* [WORK REQUEST 1] Change "CEO" to "founder" in the Nelms Music Planet article, then write out the stretch from "Nina Nelms Knows" through "far more rare." with that change.
* [WORK REQUEST 2] In the Nelms Music Planet article, which university granted Brianna Wyatt her Bachelor of Fine Arts?

Nina Nelms Knows — and the Answer Says Everything About What Nelms Music Planet Is Really Building…
On the surface, the roster of Nelms Music Planet does not look like a curated collection. It looks like three completely different people who wandered into the same room from three completely different directions and somehow found themselves under the same roof, signed to the same label, building careers alongside each other with the full support of the same CEO.
Look closer, and the pattern becomes unmistakable. Because Nina Nelms is not signing genres. She is not signing demographics or market segments or radio formats. She is signing something far more specific — and far more rare.
She is signing people who mean it.
Three Artists, Three Journeys…
Consider the distance between these three biographies.

Tina Nelms, the initial artist signed to Nelms Music Planet, has been a psalmist, pianist, songwriter, and worship leader for over 20 years, rooted in Houston, Texas — a musician who took her first lessons at age five, wrote her first original song at 16, was crowned Ms. GMWA at the Gospel Music Workshop of America, and has spent two decades leading worship and arts ministries for churches and conference events across the country. She is a seasoned professional whose gospel credentials are deep, institutional, and hard-won with several gospel charted singles and A-list artist songwriting to boot.

Brianna Wyatt is a Houston native and pastor’s daughter who holds a Bachelor of Fine Arts in Theatre and Education from Dillard University, currently teaches middle school theatre, performs in local stage plays and worship events, and signed with Nelms Music Planet in 2025 — releasing her debut single “Masterplan” on July 4, 2025. She is an emerging artist at the beginning of a recording career, bringing a theatrical sensibility and a lifetime of faith-rooted performance to her first steps on the national stage.

* [INFORMATION SUPPLIED]
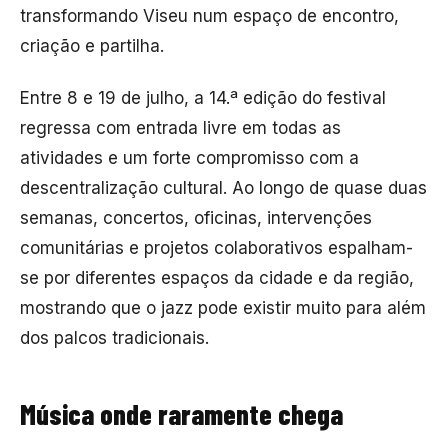
transformando Viseu num espaço de encontro,
criação e partilha.
Entre 8 e 19 de julho, a 14.ª edição do festival
regressa com entrada livre em todas as
atividades e um forte compromisso com a
descentralização cultural. Ao longo de quase duas
semanas, concertos, oficinas, intervenções
comunitárias e projetos colaborativos espalham-
se por diferentes espaços da cidade e da região,
mostrando que o jazz pode existir muito para além
dos palcos tradicionais.
Música onde raramente chega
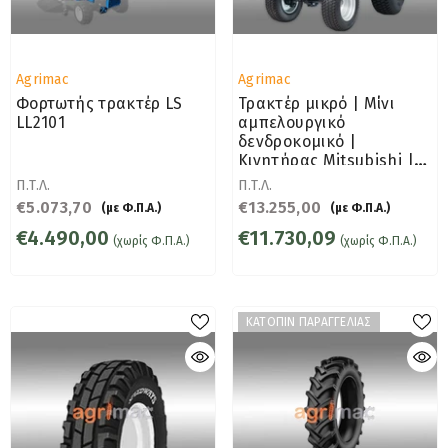
Προμηθευτής:
Προμηθευτής:
Agrimac
Agrimac
Φορτωτής τρακτέρ LS
Τρακτέρ μικρό | Μίνι
LL2101
αμπελουργικό
δενδροκομικό |
Κινητήρας Mitsubishi |
SOLIS H26HST
Π.Τ.Λ.
Π.Τ.Λ.
€5.073,70
€13.255,00
(με Φ.Π.Α.)
(με Φ.Π.Α.)
€4.490,00
€11.730,09
(χωρίς Φ.Π.Α.)
(χωρίς Φ.Π.Α.)
ΚΑΤΟΠΙΝ ΠΑΡΑΓΓΕΛΙΑΣ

* [WRITTEN RESPONSE 1]
Nina Nelms Knows — and the Answer Says Everything About What Nelms Music Planet Is Really Building…
On the surface, the roster of Nelms Music Planet does not look like a curated collection. It looks like three completely different people who wandered into the same room from three completely different directions and somehow found themselves under the same roof, signed to the same label, building careers alongside each other with the full support of the same founder.
Look closer, and the pattern becomes unmistakable. Because Nina Nelms is not signing genres. She is not signing demographics or market segments or radio formats. She is signing something far more specific — and far more rare.

* [WRITTEN RESPONSE 2] Dillard University.